Before addressing the problem, it is important to contextualize the issue of hiring bias within its historical framework. Much of the law of hiring is designed to stop explicit practices to bar women and minorities from the workforce. (For more, see this helpful Findlaw Guide.) Beyond explicit bars on discrimination over race, religion, sexual preference, age, disability, and citizenship, however, there is little the law can do to subtle or implicit bias in choices about the quality of job applicants. For example, the Salem and Gupta paper describes a study in which an identical resume used the name “John” for one set of potential employers and “Jennifer” for another set of potential employers. “In particular, hireability was measured on a five-point scale; John’s average score was 3.8, and Jennifer’s average score was 2.9.” Since the resumes for John and Jennifer were identical, the reduction came from the only piece of information that was different – the name and what it meant to the reader.
Here is another example: Researchers in a 2003 study “sent resumes with either African-American- or white-sounding names and then measured the number of callbacks each resume received for interviews.” Non-white names on the resumes required fifty percent more applications to get an interview than white sounding names.
Here is a third example: In a change made to the hiring process for orchestras, the use of screens during candidate auditions significantly increased the number of women hired for classical orchestras. The number increased even further once the process included the removal of shoes, so that clicking of heels across the stage by female candidates no longer revealed gender.
Given these examples of the pervasive nature of bias by humans in the hiring process, the use of algorithms might serve as a great solution. And although algorithms may help, there are too many clues that humans use to infer race and gender (like the clicking of heels) to make these systems work automatically.
One clear example is based on language and word choice. As Vox Reports:
[T]wo new studies show that AI trained to identify hate speech may actually end up amplifying racial bias. In one study, researchers found that leading AI models for processing hate speech were one-and-a-half times more likely to flag tweets as offensive or hateful when they were written by African Americans, and 2.2 times more likely to flag tweets written in African American English (which is commonly spoken by black people in the US). Another study found similar widespread evidence of racial bias against black speech in five widely used academic data sets for studying hate speech that totaled around 155,800 Twitter posts.
In Weapons of Math Destruction, Kathy O’Neill gives numerous anecdotes of individuals being harmed by the systematic nature of these processes. She does not, unfortunately, address the bias and problematic nature of the non-computer models, but she correctly flags the concern that if these algorithms are not managed carefully, then direct and indirect bias can permeate these systems.

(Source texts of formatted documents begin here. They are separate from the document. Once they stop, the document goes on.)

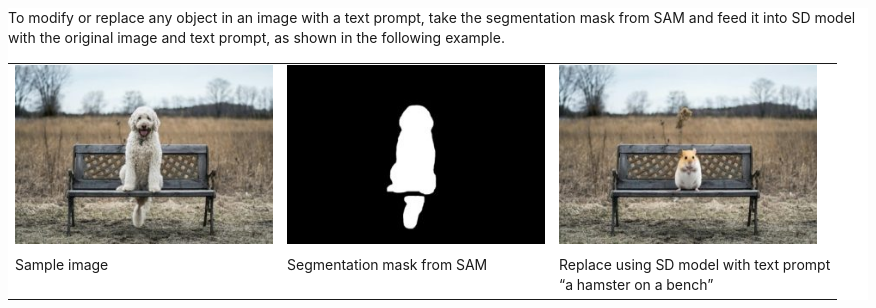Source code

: 
To modify or replace any object in an image with a text prompt, take the segmentation mask from SAM and feed it into SD model with the original image and text prompt, as shown in the following example.


<table>
  <tr>
   <td>
<img alt="Dog on a bench" src="/assets/images/amazon-sagemaker-w-torchserve/fg9b.jpg" style="width:100%;max-width: 258px;">

   </td>
   <td>
<img alt="White mask of dog on black background" src="/assets/images/amazon-sagemaker-w-torchserve/fg10.jpg" style="width:100%;max-width: 258px;">

   </td>
   <td>
<img alt="Hamster on a bench" src="/assets/images/amazon-sagemaker-w-torchserve/fg11.jpg" style="width:100%;max-width: 258px;">

   </td>
  </tr>
  <tr>
   <td>Sample image
   </td>
   <td>Segmentation mask from SAM
   </td>
   <td>Replace using SD model with text prompt
		<br>
		“a hamster on a bench”
   </td>
  </tr>
</table>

One fear is that algorithms will be adopted and scaled just as Facebook and Google have scaled to dominate their respective fields. Whatever the algorithm uses to rate a person high or low will be replicated across multiple employers. If a single company comes to dominate the hiring field, then its algorithm will define the likelihood of success or failure for an individual.
The algorithms are already pervading the hiring process. To continue using these systems, both the companies offering these systems and the companies subscribing to these services need to test and retest to be sure the software isn’t looking for hidden clues that reflect the pre-existing bias built into society: language choice, choice of neighborhoods, zip codes, volunteer activities, names, or the myriad of other, seemingly neutral factors, that serve as surrogates for gender, race, and other potential areas for discrimination.